1.30The purpose of the amendments in Schedule 4 is to align the tax treatment of off-market share buy-backs with the tax treatment of on-market share-buy backs for listed public companies.[34] As outlined in the EM, such alignment would ensure that listed public companies can no longer use off-market purchases and selective reductions of capital to take advantage of the concessional tax status of shareholders as part of their capital management activities. Schedule 4 would also amend the income tax treatment for selective reductions of capital which may be used to achieve similar outcomes.[35]

1.31The schedule would implement the government’s Improving the integrity of off-market share buy-back’s measure during the 2022–23 Budget and is expected to improve the integrity of the tax system so that ‘listed public companies will no longer be able to exploit the tax rules to buy back their own shares at a discount subsided by the Australian taxpayer.’[36]

Schedule 5—Franked distributions funded by capital raisings

1.32Schedule 5 of the bill seeks to amend the ITAA1997 to prevent certain distributions that are funded by capital raisings from being frankable. The proposed amendments would ensure that arrangements cannot be put in place to release franking credits that would otherwise remain unused where they do not significantly change the financial position of the entity.[37]

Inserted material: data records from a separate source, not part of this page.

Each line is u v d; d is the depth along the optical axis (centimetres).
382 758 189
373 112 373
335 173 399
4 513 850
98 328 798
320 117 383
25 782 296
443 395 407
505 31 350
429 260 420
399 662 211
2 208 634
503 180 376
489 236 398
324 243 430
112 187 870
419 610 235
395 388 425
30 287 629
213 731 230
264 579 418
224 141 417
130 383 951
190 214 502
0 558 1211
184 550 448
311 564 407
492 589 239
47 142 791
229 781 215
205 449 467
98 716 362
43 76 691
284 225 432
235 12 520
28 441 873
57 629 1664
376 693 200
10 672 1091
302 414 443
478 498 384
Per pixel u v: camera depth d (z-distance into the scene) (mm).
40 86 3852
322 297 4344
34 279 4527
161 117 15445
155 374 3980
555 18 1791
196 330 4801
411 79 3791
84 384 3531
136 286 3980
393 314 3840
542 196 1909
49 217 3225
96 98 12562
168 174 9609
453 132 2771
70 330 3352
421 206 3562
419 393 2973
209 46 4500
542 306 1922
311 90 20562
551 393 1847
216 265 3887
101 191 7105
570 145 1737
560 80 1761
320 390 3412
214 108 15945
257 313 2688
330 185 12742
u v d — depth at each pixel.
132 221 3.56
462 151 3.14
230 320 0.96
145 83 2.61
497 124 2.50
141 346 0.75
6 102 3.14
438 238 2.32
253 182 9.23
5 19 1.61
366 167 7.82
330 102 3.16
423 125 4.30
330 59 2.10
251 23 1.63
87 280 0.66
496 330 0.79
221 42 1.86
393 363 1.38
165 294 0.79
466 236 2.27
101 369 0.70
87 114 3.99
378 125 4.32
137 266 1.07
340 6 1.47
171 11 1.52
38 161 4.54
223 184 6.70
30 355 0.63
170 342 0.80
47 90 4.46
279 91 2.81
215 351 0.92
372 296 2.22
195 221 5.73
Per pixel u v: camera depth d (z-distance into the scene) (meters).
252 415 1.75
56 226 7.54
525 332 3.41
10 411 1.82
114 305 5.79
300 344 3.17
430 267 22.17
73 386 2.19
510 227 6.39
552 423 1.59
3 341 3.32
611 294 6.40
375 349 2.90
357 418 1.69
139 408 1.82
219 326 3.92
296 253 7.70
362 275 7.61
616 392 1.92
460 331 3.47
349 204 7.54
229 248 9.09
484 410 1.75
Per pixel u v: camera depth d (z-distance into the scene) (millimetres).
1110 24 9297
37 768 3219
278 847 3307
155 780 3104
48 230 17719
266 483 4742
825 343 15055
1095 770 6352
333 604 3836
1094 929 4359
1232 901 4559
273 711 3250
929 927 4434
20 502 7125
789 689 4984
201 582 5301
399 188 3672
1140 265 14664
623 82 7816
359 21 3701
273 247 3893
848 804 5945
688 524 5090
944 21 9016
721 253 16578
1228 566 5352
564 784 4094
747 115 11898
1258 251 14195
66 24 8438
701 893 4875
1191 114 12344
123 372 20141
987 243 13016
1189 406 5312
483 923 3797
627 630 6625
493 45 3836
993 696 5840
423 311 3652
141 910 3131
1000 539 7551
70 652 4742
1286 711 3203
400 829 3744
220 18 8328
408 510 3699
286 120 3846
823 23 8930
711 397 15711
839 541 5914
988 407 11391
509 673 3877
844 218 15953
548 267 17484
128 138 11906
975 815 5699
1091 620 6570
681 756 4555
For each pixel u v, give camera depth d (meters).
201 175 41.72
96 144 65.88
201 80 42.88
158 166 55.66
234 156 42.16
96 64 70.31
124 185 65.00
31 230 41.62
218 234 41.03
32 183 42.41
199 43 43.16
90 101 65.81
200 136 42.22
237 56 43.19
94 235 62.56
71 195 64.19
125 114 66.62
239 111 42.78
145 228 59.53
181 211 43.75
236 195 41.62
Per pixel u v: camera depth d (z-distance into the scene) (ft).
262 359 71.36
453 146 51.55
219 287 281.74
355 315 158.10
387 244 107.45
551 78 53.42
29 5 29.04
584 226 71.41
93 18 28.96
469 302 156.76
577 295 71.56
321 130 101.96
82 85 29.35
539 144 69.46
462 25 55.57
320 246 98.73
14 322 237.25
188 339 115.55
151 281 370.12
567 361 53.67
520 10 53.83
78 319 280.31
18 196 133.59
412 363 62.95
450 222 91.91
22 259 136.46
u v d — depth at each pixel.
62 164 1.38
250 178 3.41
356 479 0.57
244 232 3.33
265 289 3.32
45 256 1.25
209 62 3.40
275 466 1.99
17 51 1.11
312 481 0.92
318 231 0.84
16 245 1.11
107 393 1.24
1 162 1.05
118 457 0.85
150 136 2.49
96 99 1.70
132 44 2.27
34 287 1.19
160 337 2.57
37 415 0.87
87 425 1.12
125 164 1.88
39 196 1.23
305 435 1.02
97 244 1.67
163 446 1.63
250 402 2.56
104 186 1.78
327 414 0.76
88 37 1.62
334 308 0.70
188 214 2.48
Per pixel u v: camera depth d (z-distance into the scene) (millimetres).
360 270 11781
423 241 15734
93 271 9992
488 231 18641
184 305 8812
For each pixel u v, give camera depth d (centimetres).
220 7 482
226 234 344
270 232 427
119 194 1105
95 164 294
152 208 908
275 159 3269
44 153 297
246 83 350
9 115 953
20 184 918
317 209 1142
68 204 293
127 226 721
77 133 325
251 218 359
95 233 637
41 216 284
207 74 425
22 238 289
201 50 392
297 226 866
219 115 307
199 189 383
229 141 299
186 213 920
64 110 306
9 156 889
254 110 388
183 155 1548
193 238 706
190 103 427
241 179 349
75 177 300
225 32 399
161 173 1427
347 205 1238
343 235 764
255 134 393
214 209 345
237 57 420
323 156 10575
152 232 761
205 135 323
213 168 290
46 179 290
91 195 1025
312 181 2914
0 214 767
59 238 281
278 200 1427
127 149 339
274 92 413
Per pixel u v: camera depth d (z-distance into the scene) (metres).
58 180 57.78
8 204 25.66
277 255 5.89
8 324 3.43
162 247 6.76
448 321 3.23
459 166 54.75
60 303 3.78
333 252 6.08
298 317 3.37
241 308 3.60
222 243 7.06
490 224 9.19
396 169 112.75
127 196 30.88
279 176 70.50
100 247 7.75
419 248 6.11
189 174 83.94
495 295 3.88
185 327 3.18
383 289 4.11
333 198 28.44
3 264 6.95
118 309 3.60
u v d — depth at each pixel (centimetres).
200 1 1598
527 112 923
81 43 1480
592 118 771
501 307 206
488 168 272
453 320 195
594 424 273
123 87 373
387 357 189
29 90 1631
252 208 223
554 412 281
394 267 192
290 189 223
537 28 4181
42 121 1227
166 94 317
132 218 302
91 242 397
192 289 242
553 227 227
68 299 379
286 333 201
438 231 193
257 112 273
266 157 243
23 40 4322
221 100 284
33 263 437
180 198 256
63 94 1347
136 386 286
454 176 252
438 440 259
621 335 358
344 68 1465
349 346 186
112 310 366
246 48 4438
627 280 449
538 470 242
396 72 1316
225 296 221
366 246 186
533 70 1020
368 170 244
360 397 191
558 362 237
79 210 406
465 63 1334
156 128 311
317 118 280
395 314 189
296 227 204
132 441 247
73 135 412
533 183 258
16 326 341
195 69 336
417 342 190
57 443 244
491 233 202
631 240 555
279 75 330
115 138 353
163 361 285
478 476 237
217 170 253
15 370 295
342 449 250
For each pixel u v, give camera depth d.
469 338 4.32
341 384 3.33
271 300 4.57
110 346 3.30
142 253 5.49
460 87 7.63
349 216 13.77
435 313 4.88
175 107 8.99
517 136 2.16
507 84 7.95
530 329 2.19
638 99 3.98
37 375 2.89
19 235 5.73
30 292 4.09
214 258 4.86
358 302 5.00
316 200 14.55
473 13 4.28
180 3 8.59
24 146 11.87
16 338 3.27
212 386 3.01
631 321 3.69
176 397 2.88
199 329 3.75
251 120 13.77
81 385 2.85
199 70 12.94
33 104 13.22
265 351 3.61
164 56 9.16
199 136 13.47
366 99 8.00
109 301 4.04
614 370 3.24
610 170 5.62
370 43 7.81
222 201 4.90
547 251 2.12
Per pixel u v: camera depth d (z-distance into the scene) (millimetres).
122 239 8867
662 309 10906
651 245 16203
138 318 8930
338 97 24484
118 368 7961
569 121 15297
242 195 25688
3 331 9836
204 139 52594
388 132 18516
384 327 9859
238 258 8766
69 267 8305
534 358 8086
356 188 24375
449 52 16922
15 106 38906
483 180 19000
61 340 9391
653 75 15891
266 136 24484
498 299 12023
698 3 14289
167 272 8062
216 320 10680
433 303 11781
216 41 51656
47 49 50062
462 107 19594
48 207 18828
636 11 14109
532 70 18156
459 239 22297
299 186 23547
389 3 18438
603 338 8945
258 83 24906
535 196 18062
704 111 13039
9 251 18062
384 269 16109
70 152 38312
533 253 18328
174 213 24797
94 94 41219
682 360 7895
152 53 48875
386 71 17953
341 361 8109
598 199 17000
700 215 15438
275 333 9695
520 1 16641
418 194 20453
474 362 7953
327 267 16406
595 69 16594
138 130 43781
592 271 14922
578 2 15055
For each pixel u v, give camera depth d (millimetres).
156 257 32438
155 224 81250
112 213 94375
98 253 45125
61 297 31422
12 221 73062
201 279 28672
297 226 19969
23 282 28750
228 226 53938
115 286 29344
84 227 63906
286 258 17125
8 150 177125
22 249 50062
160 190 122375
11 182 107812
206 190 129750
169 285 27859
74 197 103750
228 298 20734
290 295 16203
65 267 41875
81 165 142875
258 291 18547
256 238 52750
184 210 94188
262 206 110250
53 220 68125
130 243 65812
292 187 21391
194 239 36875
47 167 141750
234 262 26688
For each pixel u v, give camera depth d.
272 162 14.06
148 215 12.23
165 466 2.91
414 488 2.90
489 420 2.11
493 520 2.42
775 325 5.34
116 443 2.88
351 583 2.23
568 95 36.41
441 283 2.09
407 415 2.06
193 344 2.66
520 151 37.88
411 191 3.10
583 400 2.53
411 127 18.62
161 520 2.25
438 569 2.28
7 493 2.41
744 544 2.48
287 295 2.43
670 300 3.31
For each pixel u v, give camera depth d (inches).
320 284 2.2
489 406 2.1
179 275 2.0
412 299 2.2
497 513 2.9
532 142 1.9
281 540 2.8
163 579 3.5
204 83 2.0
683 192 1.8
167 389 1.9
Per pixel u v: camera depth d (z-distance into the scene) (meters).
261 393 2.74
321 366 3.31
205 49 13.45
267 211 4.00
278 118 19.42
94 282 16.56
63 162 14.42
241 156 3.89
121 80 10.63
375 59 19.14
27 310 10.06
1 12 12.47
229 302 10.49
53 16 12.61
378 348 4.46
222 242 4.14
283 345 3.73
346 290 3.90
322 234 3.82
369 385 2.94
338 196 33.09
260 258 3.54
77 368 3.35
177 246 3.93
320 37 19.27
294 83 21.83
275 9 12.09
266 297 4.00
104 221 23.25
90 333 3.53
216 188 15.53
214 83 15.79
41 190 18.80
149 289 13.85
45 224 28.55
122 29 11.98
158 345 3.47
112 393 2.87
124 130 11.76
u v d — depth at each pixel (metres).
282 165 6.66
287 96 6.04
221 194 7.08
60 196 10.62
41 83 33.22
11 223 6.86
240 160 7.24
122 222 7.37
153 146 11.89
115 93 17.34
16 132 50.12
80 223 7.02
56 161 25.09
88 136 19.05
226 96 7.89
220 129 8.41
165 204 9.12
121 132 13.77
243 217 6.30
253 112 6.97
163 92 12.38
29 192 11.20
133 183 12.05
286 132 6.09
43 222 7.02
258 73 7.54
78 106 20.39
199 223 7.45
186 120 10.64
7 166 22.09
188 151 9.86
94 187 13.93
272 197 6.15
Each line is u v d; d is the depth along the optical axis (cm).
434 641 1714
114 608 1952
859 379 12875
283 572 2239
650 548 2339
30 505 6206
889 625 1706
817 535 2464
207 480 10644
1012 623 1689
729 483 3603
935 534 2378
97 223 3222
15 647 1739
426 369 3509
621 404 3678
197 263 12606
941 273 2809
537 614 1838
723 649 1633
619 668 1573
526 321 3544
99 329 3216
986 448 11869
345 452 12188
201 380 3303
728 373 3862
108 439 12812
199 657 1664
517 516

1.33In May 2015, the Australian Taxation Office (ATO) issued the Taxpayer Alert TA205/2 in relation to franked distributions funded by capital raisings. The alert outlined concerns that arrangements are being used by companies for the purposes of, or for the purposes which include, releasing franking credits or streaming dividends to shareholders. One of the purported effects of these arrangements was noted by the ATO, as being the release of franking credits that may otherwise have been retained by the company.[38]

1.34To address concerns raised in the Taxpayer Alert TA2015/2, the purpose of the amendments in Schedule 5 is to:

…prevent entities from manipulating the imputation system to facilitate the inappropriate release of franking credits. They prevent the use of artificial arrangements under which capital is raised to fund the payment of franked distributions (including by way of non-share dividends) to shareholders to enable the accelerated release of franking credits.[39]

1.35Schedule 5 fully implements the Tax integrity—franked distributions funded by capital raising measures from the 2016–17 Mid-Year Economic and Fiscal Outlook (MYEFO).[40]

1.36To achieve this, the schedule adds distributions funded by capital raisings to the list of distributions that are un-frankable, defined in section 960-120 of the ITAA 1997.

1.37As stipulated in the schedule, a distribution by an entity would be funded by capital raising if:

(i)the distribution is not consistent with an established practice of the entity of making distributions of that kind on a regular basis;

(ii)there is an issue of equity interests in the entity; and

(iii)it is reasonable to conclude, having regard to all relevant circumstances, that:

  • the principal effect of the issue of any of the equity interests was to directly or indirectly fund all or part of the distribution; and
  • any entity that issued or facilitated the issue of the interests did so for a purpose of funding all or part of the distribution.[41]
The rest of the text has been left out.